* [Request]:
Update the text read from the data below so that every "Zoom Tecnológico" becomes "Zoom Tech" and everything else stays the same. Leave the pictures out of your answer.

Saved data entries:

*-*-*

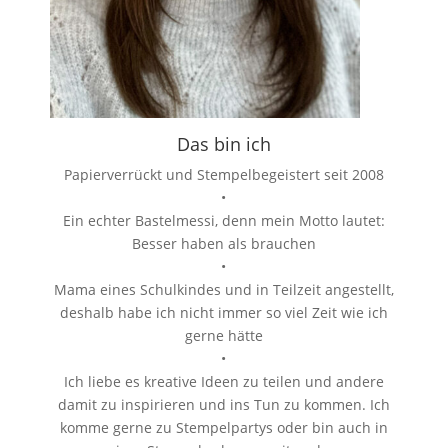
Das bin ich
Papierverrückt und Stempelbegeistert seit 2008
•
Ein echter Bastelmessi, denn mein Motto lautet:
Besser haben als brauchen
•
Mama eines Schulkindes und in Teilzeit angestellt,
deshalb habe ich nicht immer so viel Zeit wie ich
gerne hätte
•
Ich liebe es kreative Ideen zu teilen und andere
damit zu inspirieren und ins Tun zu kommen. Ich
komme gerne zu Stempelpartys oder bin auch in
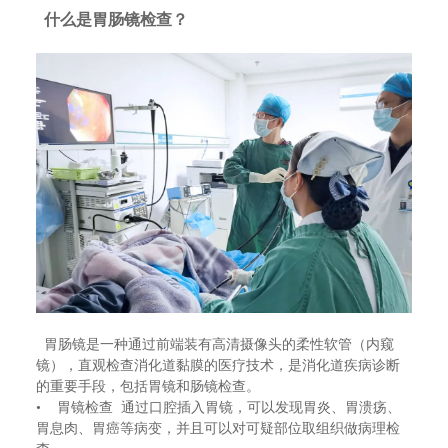
什么是胃肠镜检查？
胃肠镜是一种通过前端装有高清摄像头的柔性软管（内窥
镜），直观检查消化道黏膜的医疗技术，是消化道疾病诊断
的重要手段，包括胃镜和肠镜检查。
• 胃镜检查 通过口腔插入胃镜，可以发现胃炎、胃溃疡、
胃息肉、胃癌等病变，并且可以对可疑部位取组织做病理检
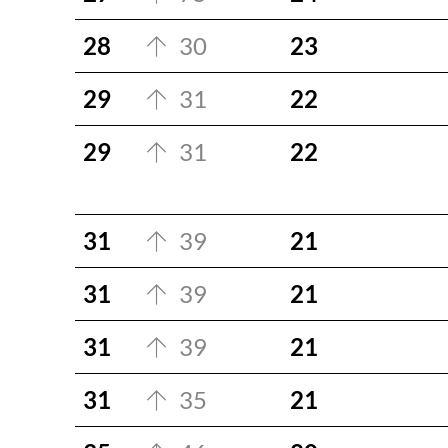
28
30
23
29
31
22
29
31
22
31
39
21
31
39
21
31
39
21
31
35
21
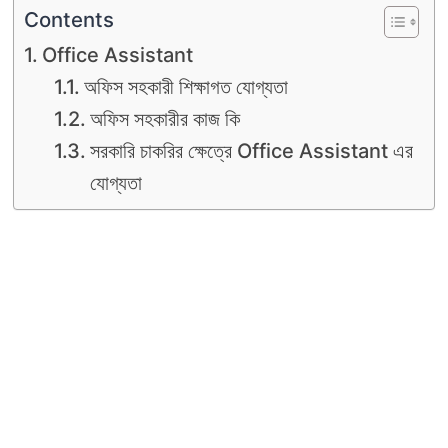
Contents
Office Assistant
অফিস সহকারী শিক্ষাগত যোগ্যতা
অফিস সহকারীর কাজ কি
সরকারি চাকরির ক্ষেত্রে Office Assistant এর
যোগ্যতা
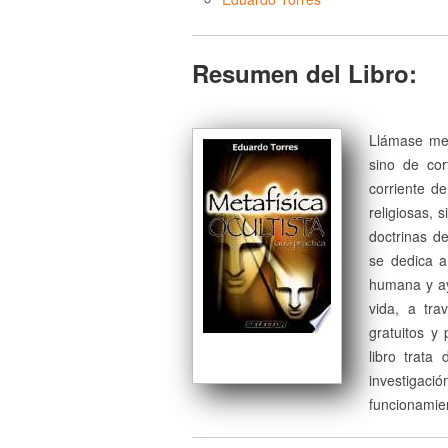
Resumen del Libro:
Llámase met
sino de cor
corriente d
religiosas, 
doctrinas d
se dedica a
humana y ayu
vida, a tra
gratuitos y
libro trata
investigaci
funcionamien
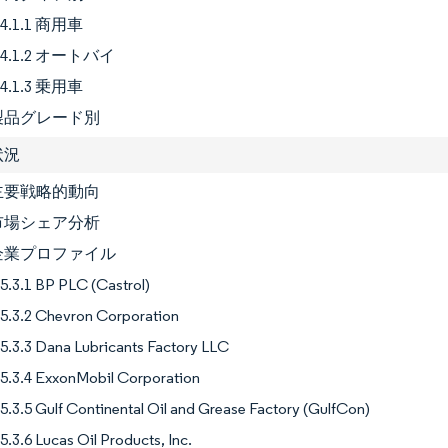
4.1.1 商用車
4.1.2 オートバイ
4.1.3 乗用車
2 製品グレード別
状況
1 主要戦略的動向
2 市場シェア分析
3 企業プロファイル
5.3.1 BP PLC (Castrol)
5.3.2 Chevron Corporation
5.3.3 Dana Lubricants Factory LLC
5.3.4 ExxonMobil Corporation
5.3.5 Gulf Continental Oil and Grease Factory (GulfCon)
5.3.6 Lucas Oil Products, Inc.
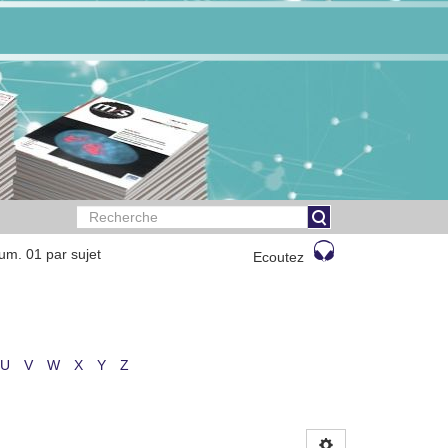
um. 01 par sujet
Ecoutez
U
V
W
X
Y
Z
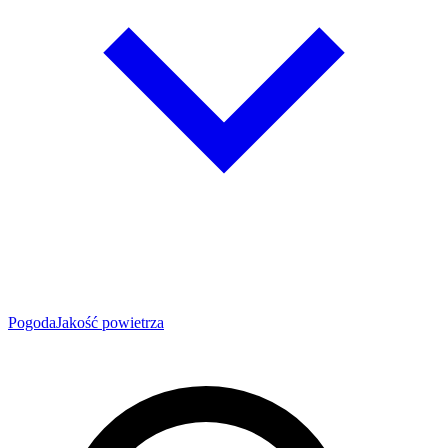
Pogoda
Jakość powietrza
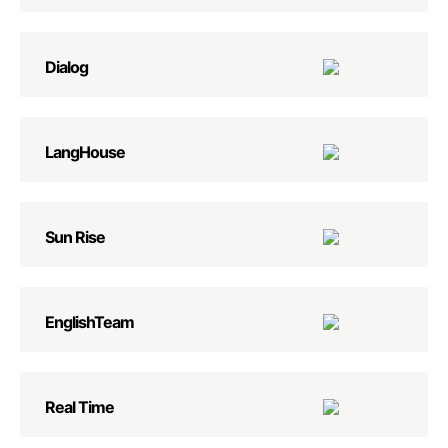
Dialog
LangHouse
Sun Rise
EnglishTeam
Real Time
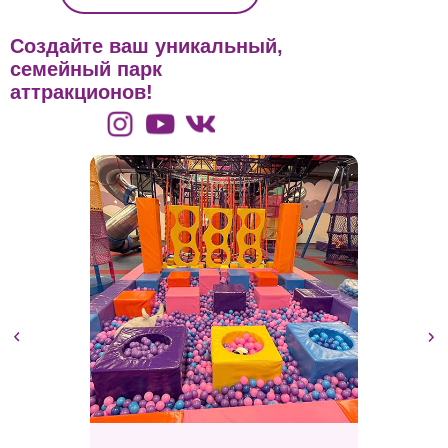
Создайте ваш уникальный,
семейный парк
аттракционов!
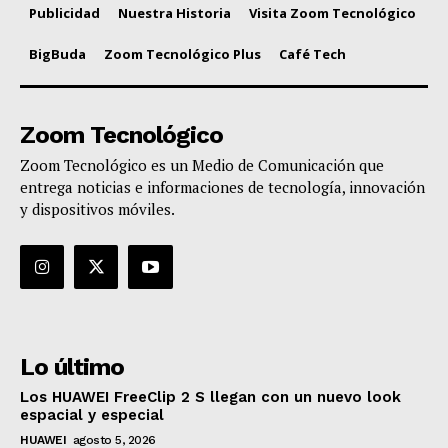
Publicidad
Nuestra Historia
Visita Zoom Tecnológico
BigBuda
Zoom Tecnológico Plus
Café Tech
Zoom Tecnológico
Zoom Tecnológico es un Medio de Comunicación que
entrega noticias e informaciones de tecnología, innovación
y dispositivos móviles.
Lo último
Los HUAWEI FreeClip 2 S llegan con un nuevo look
espacial y especial
HUAWEI
agosto 5, 2026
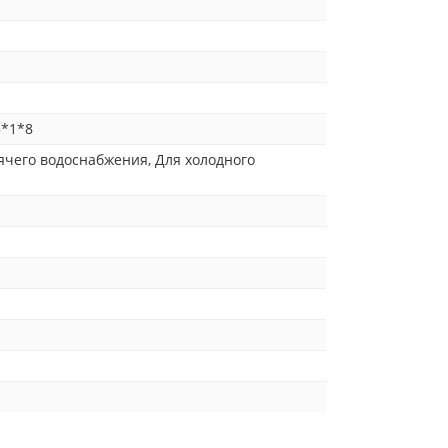
5*1*8
ячего водоснабжения, Для холодного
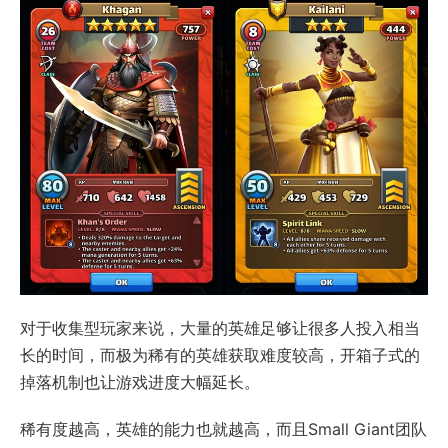
对于收集型玩家来说，大量的英雄足够让很多人投入相当
长的时间，而极为稀有的英雄获取难度较高，开箱子式的
掉落机制也让游戏进度大幅延长。
稀有度越高，英雄的能力也就越高，而且Small Giant团队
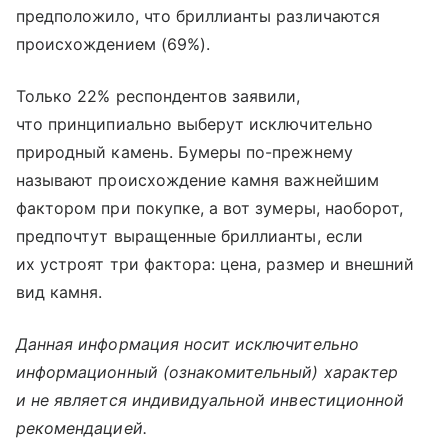
предположило, что бриллианты различаются
происхождением (69%).
Только 22% респондентов заявили,
что принципиально выберут исключительно
природный камень. Бумеры по-прежнему
называют происхождение камня важнейшим
фактором при покупке, а вот зумеры, наоборот,
предпочтут выращенные бриллианты, если
их устроят три фактора: цена, размер и внешний
вид камня.
Данная информация носит исключительно
информационный (ознакомительный) характер
и не является индивидуальной инвестиционной
рекомендацией.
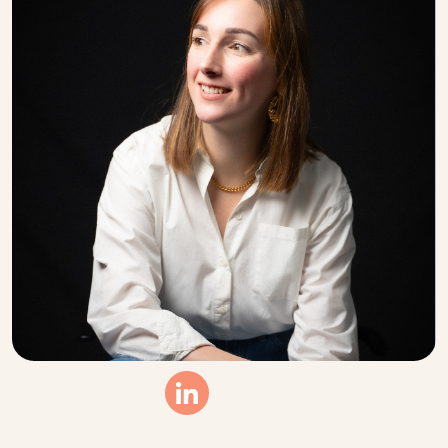
Linkedin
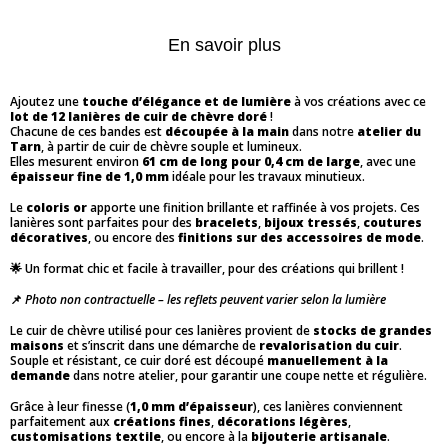
En savoir plus
Ajoutez une
touche d’élégance et de lumière
à vos créations avec ce
lot de 12 lanières de cuir de chèvre doré
!
Chacune de ces bandes est
découpée à la main
dans notre
atelier du
Tarn
, à partir de cuir de chèvre souple et lumineux.
Elles mesurent environ
61 cm de long pour 0,4 cm de large
, avec une
épaisseur fine de 1,0 mm
idéale pour les travaux minutieux.
Le
coloris or
apporte une finition brillante et raffinée à vos projets. Ces
lanières sont parfaites pour des
bracelets
,
bijoux tressés
,
coutures
décoratives
, ou encore des
finitions sur des accessoires de mode
.
🌟 Un format chic et facile à travailler, pour des créations qui brillent !
📌
Photo non contractuelle – les reflets peuvent varier selon la lumière
Le cuir de chèvre utilisé pour ces lanières provient de
stocks de grandes
maisons
et s’inscrit dans une démarche de
revalorisation du cuir
.
Souple et résistant, ce cuir doré est découpé
manuellement à la
demande
dans notre atelier, pour garantir une coupe nette et régulière.
Grâce à leur finesse (
1,0 mm d’épaisseur
), ces lanières conviennent
parfaitement aux
créations fines
,
décorations légères
,
customisations textile
, ou encore à la
bijouterie artisanale
.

*-*-*

* [Your response]:
Das bin ich
Papierverrückt und Stempelbegeistert seit 2008
•
Ein echter Bastelmessi, denn mein Motto lautet:
Besser haben als brauchen
•
Mama eines Schulkindes und in Teilzeit angestellt,
deshalb habe ich nicht immer so viel Zeit wie ich
gerne hätte
•
Ich liebe es kreative Ideen zu teilen und andere
damit zu inspirieren und ins Tun zu kommen. Ich
komme gerne zu Stempelpartys oder bin auch in
什么是胃肠镜检查？
胃肠镜是一种通过前端装有高清摄像头的柔性软管（内窥
镜），直观检查消化道黏膜的医疗技术，是消化道疾病诊断
的重要手段，包括胃镜和肠镜检查。
• 胃镜检查 通过口腔插入胃镜，可以发现胃炎、胃溃疡、
胃息肉、胃癌等病变，并且可以对可疑部位取组织做病理检
28
30
23
29
31
22
29
31
22
31
39
21
31
39
21
31
39
21
31
35
21
Contents
Office Assistant
অফিস সহকারী শিক্ষাগত যোগ্যতা
অফিস সহকারীর কাজ কি
সরকারি চাকরির ক্ষেত্রে Office Assistant এর
যোগ্যতা
Resumen del Libro:
Llámase met
sino de cor
corriente d
religiosas, 
doctrinas d
se dedica a
humana y ayu
vida, a tra
gratuitos y
libro trata
investigaci
funcionamien
4.1.1 商用車
4.1.2 オートバイ
4.1.3 乗用車
2 製品グレード別
状況
1 主要戦略的動向
2 市場シェア分析
3 企業プロファイル
5.3.1 BP PLC (Castrol)
5.3.2 Chevron Corporation
5.3.3 Dana Lubricants Factory LLC
5.3.4 ExxonMobil Corporation
5.3.5 Gulf Continental Oil and Grease Factory (GulfCon)
5.3.6 Lucas Oil Products, Inc.
um. 01 par sujet
Ecoutez
U
V
W
X
Y
Z
Pogoda
Jakość powietrza
Dialog
LangHouse
Sun Rise
EnglishTeam
Real Time
Создайте ваш уникальный,
семейный парк
аттракционов!
Publicidad
Nuestra Historia
Visita Zoom Tech
BigBuda
Zoom Tech Plus
Café Tech
Zoom Tech
Zoom Tech es un Medio de Comunicación que
entrega noticias e informaciones de tecnología, innovación
y dispositivos móviles.
Lo último
Los HUAWEI FreeClip 2 S llegan con un nuevo look
espacial y especial
HUAWEI
agosto 5, 2026
5*1*8
ячего водоснабжения, Для холодного
对于收集型玩家来说，大量的英雄足够让很多人投入相当
长的时间，而极为稀有的英雄获取难度较高，开箱子式的
掉落机制也让游戏进度大幅延长。
稀有度越高，英雄的能力也就越高，而且Small Giant团队
предположило, что бриллианты различаются
происхождением (69%).
Только 22% респондентов заявили,
что принципиально выберут исключительно
природный камень. Бумеры по-прежнему
называют происхождение камня важнейшим
фактором при покупке, а вот зумеры, наоборот,
предпочтут выращенные бриллианты, если
их устроят три фактора: цена, размер и внешний
вид камня.
Данная информация носит исключительно
информационный (ознакомительный) характер
и не является индивидуальной инвестиционной
рекомендацией.
Linkedin
En savoir plus
Ajoutez une
touche d’élégance et de lumière
à vos créations avec ce
lot de 12 lanières de cuir de chèvre doré
!
Chacune de ces bandes est
découpée à la main
dans notre
atelier du
Tarn
, à partir de cuir de chèvre souple et lumineux.
Elles mesurent environ
61 cm de long pour 0,4 cm de large
, avec une
épaisseur fine de 1,0 mm
idéale pour les travaux minutieux.
Le
coloris or
apporte une finition brillante et raffinée à vos projets. Ces
lanières sont parfaites pour des
bracelets
,
bijoux tressés
,
coutures
décoratives
, ou encore des
finitions sur des accessoires de mode
.
🌟 Un format chic et facile à travailler, pour des créations qui brillent !
📌
Photo non contractuelle – les reflets peuvent varier selon la lumière
Le cuir de chèvre utilisé pour ces lanières provient de
stocks de grandes
maisons
et s’inscrit dans une démarche de
revalorisation du cuir
.
Souple et résistant, ce cuir doré est découpé
manuellement à la
demande
dans notre atelier, pour garantir une coupe nette et régulière.
Grâce à leur finesse (
1,0 mm d’épaisseur
), ces lanières conviennent
parfaitement aux
créations fines
,
décorations légères
,
customisations textile
, ou encore à la
bijouterie artisanale
.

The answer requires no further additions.